Officials oppose Gitmo transfer
The fight to keep Guantanamo Bay detainees out of Fort Leavenworth continues.
On Monday, state senators in Topeka signed a resolution stating their opposition to moving the detainees to the fort, while Kansas Sens. Sam Brownback and Pat Roberts, along with Missouri Sen. Kit Bond, argued against the move in the nation’s capital.
Third district Sen. Tom Holland was among the 38 state senators who signed the resolution.
“The Fort Leavenworth facility and the community are really in no position to house those prisoners,” Holland said Tuesday. “In my mind they are extremely dangerous and they bring a high risk to the area. Our communities can’t afford to house those types of prisoners.”
Officials from the county, including Heather Morgan, county administrator, Lisa Weakley, Leavenworth mayor, and Ken Bernard, Lansing mayor, traveled to Topeka to offer their arguments.
Morgan echoed the senator’s statements, saying the county opposes the transfer.
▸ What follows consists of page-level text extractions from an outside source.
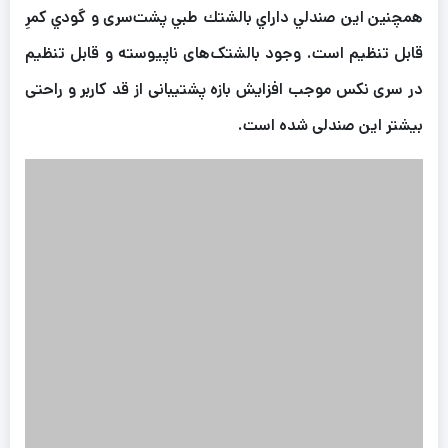
همچنين اين صندلي داراي بالشتك طبي پشت‌سری و گودي كمرِ
قابل تنظيم است. وجود بالشتک‌های ناپیوسته و قابل تنظیم
در سری نکس موجب افزایش بازه پشتیبانی از قد کاربر و راحتی
بیشتر این صندلی شده است.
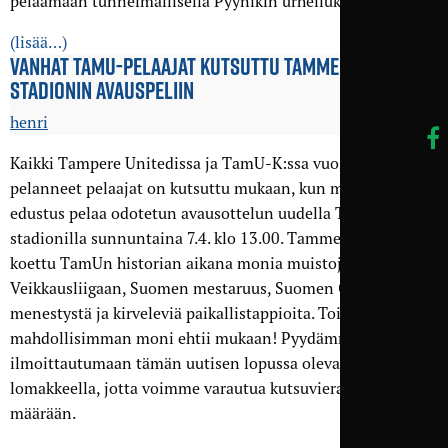
pelaamaan tunnelmallisella Pyynikin urheilukentällä.
(lisää…)
VANHAT TAMU-PELAAJAT KUTSUTTU TAMMELAN
STADIONIN AVAUSPELIIN
henri
Kaikki Tampere Unitedissa ja TamU-K:ssa vuosien varrella
pelanneet pelaajat on kutsuttu mukaan, kun miesten
edustus pelaa odotetun avausottelun uudella Tammelan
stadionilla sunnuntaina 7.4. klo 13.00. Tammelassa on
koettu TamUn historian aikana monia muistoja: nousu
Veikkausliigaan, Suomen mestaruus, Suomen Cupin
menestystä ja kirveleviä paikallistappioita. Toivottavasti
mahdollisimman moni ehtii mukaan! Pyydämme
ilmoittautumaan tämän uutisen lopussa olevalla
lomakkeella, jotta voimme varautua kutsuvieraiden
määrään.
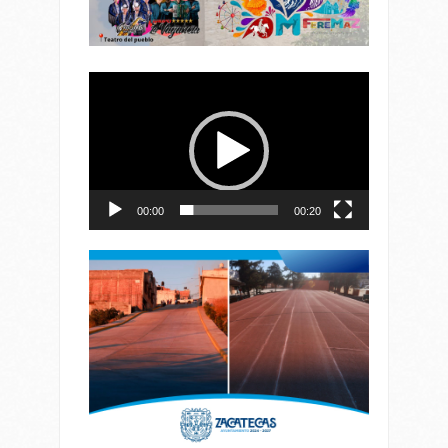
Reproductor
de
vídeo
00:00
00:20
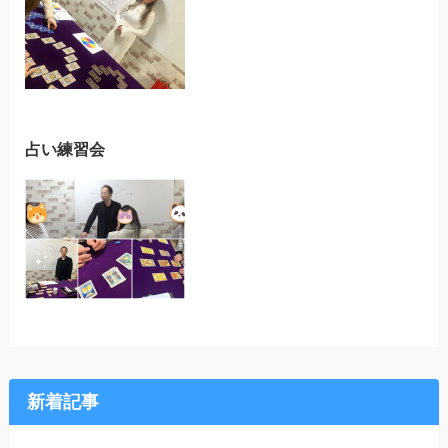
占い練習会
新着記事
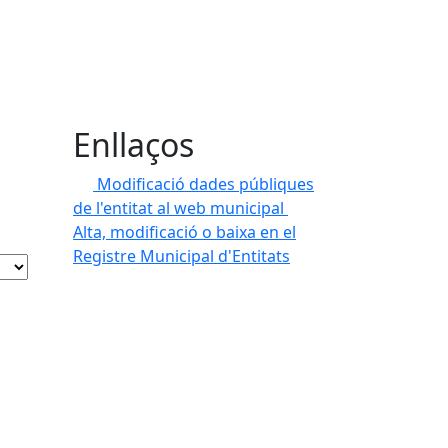
Enllaços
Modificació dades públiques
de l'entitat al web municipal
Alta, modificació o baixa en el
Registre Municipal d'Entitats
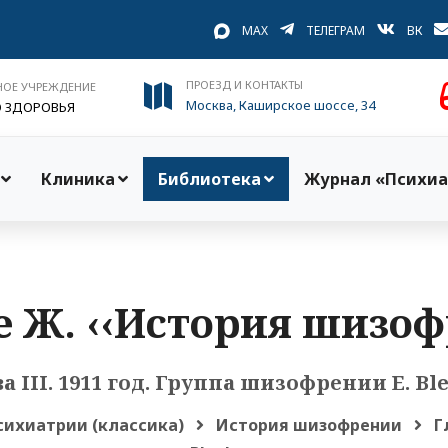
MAX
ТЕЛЕГРАМ
ВК
ПРОЕЗД И КОНТАКТЫ
НОЕ УЧРЕЖДЕНИЕ
Москва, Каширское шоссе, 34
О ЗДОРОВЬЯ
Клиника
Библиотека
Журнал «Психиа
е Ж. ‹‹История шизоф
а III. 1911 год. Группа шизофрении E. Bl
сихиатрии (классика)
История шизофрении
Г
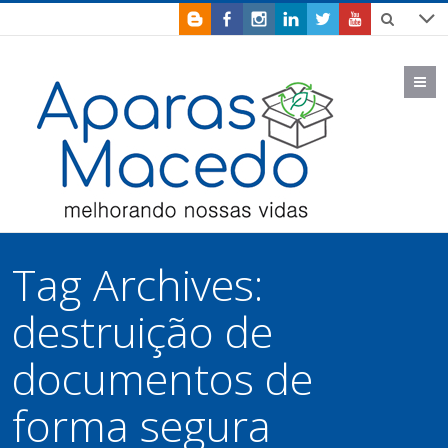
M
Tag Archives:
destruição de
documentos de
forma segura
She said if the detainees were to come to the county, EMS and the Sheriff’s Office wouldn’t be ready to deal with the situation.
“We’re not fully equipped to deal with a terrorist-type event or prisoners of this security risk,” Morgan said Tuesday.
The Associated Press reports that members of Congress were “engaged in a furious game of hot potato over who will inherit the prisoners.”
The AP reports that military officials told Congress that possible U.S. sites for Guantanamo prisoners included Fort Leavenworth, and the Naval Consolidated Brig near Charleston, S.C. along with Camp Pendleton, Calif., and Colorado's Supermax prison, which has already held unabomber Theodore Kaczynski and Sept. 11 conspirator Zacarias Moussaoui.
Recently, Gov. Kathleen Sebelius also expressed views on bringing the prisoners to the state with a letter she wrote to Secretary of Defense Robert Gates.
In the letter, the governor implored her “fellow Kansan” not to choose Fort Leavenworth.
Among her reasons were the lack of proper facilities to house the detainees and care for them medically, the fort’s location next to a river, a rail line and an airport, and the effect it would have on the Command and General Staff College, which educates domestic and international officers.
“Both the unique requirements associated with housing GTMO detainees and some physical limitations at Fort Leavenworth make Leavenworth an undesirable location for the detainees,” Sebelius wrote. “In addition, their presence would greatly disrupt the largely educational mission of the Army’s intellectual school house.”